Inria co-sponsors the "Numériquement vôtre" exhibition
The Champs Libres multidiscipline cultural centre in Rennes will welcome the Numériquement vôtre exhibition, organised by the Science Centre, from 30 March to 30 August 2009. The event, with 50,000 visitors expected, is co-sponsored by Inria and the Media and Networks cluster.
in a world where reality meets the imagination… It's possible in Numériquement vôtre (“Digitally Yours”). For six months, the Science Centre in Rennes is inviting visitors to discover the latest in digital technologies and their impact on society. Lena, a virtual journalist, pleasantly guides visitors through the four parts of the exhibition: "Communication Through the Ages", "My Very Own Digital Technology", "At the Heart of IT" and "Tomorrow is Already Here". Four themes that explain to both young and old how digital technology is already a part of our daily lives. Numériquement vôtre offers several fun hands-on activities for both technology fans and technology sceptics, featuring Nabaztag, a rabbit that gives the weather and reads stories, as well as the conversion of sound and images into computer language, and the digital transformation of your face and voice.

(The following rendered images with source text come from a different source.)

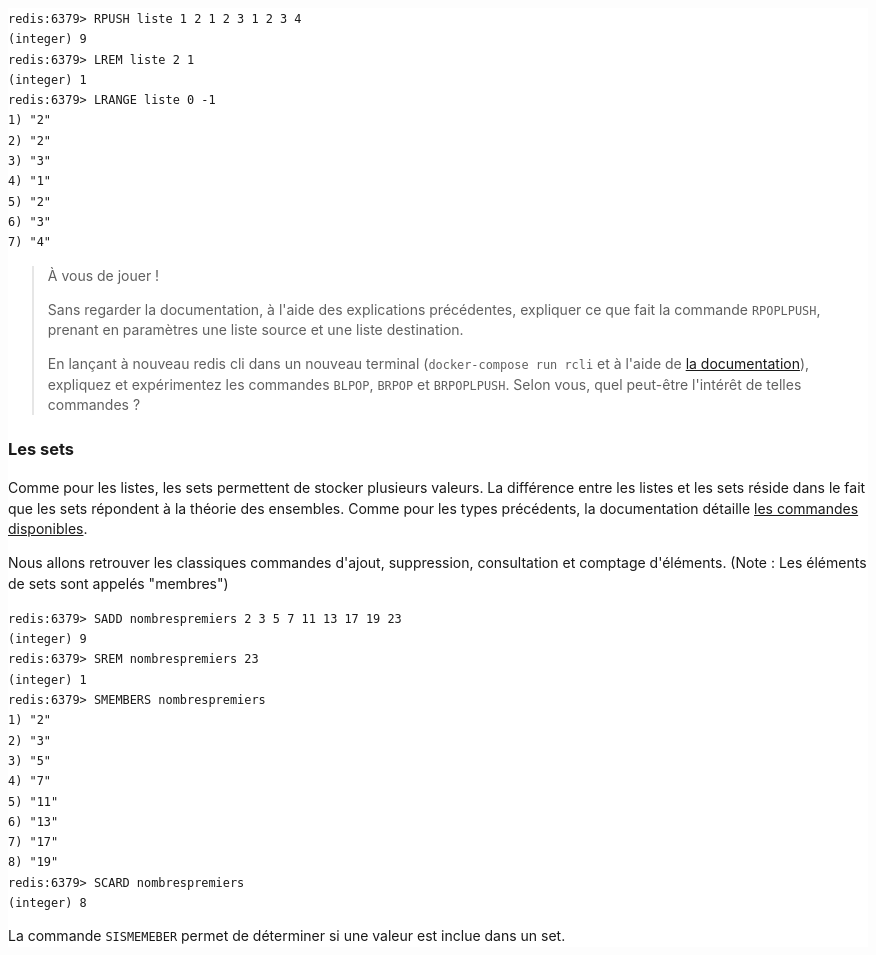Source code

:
 ```shell
redis:6379> RPUSH liste 1 2 1 2 3 1 2 3 4
(integer) 9
redis:6379> LREM liste 2 1
(integer) 1
redis:6379> LRANGE liste 0 -1
1) "2"
2) "2"
3) "3"
4) "1"
5) "2"
6) "3"
7) "4"
```

> À vous de jouer !
>
> Sans regarder la documentation, à l'aide des explications précédentes, expliquer ce que fait la commande `RPOPLPUSH`, prenant en paramètres une liste source et une liste destination.
>
> En lançant à nouveau redis cli dans un nouveau terminal (`docker-compose run rcli` et à l'aide de [la documentation](https://redis.io/commands#list)), expliquez et expérimentez les commandes `BLPOP`, `BRPOP` et `BRPOPLPUSH`. Selon vous, quel peut-être l'intérêt de telles commandes ?

### Les sets

Comme pour les listes, les sets permettent de stocker plusieurs valeurs. La différence entre les listes et les sets réside dans le fait que les sets répondent à la théorie des ensembles. Comme pour les types précédents, la documentation détaille [les commandes disponibles](https://redis.io/commands#set).

Nous allons retrouver les classiques commandes d'ajout, suppression, consultation et comptage d'éléments. (Note : Les éléments de sets sont appelés "membres")

```shell
redis:6379> SADD nombrespremiers 2 3 5 7 11 13 17 19 23
(integer) 9
redis:6379> SREM nombrespremiers 23
(integer) 1
redis:6379> SMEMBERS nombrespremiers
1) "2"
2) "3"
3) "5"
4) "7"
5) "11"
6) "13"
7) "17"
8) "19"
redis:6379> SCARD nombrespremiers
(integer) 8
```

La commande `SISMEMEBER` permet de déterminer si une valeur est inclue dans un set.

Every Tuesday in April, May and June at 18.30, researchers will give conferences and lead debates on themes related to digital technology. This area of computer science is one of the core research activities at Inria. The institute is also present in the Tuesday debates through the participation of two researchers from the Inria Rennes – Bretagne Atlantique research centre, Stéphane Donikian and Anatole Lécuyer, and one of its “ambassadors”, Gérard Berry.
On April 7, Stéphane Donikian introduced the work of the Bunraku Project Team on modelling human behaviour. This ambitious and fascinating project sets out to reproduce human activity as closely as possible. In parallel, Gérard Berry, member of the French Academy of Science and former director of the Indies Project Team at the Inria Sophia Antipolis – Méditerranée research centre, held a conference on the sweeping changes caused by digital technology in other scientific disciplines such as medicine, astronomy and physics.
The last Inria participant will be Anatole Lécuyer from the Bunraku team, who will give a conference on May 12 on the subject of brain-computer interfaces used achieve remote control directly from the human brain. These technologies will serve as the brain’s relay to allow humans to control objects directly without having to make any movements at all.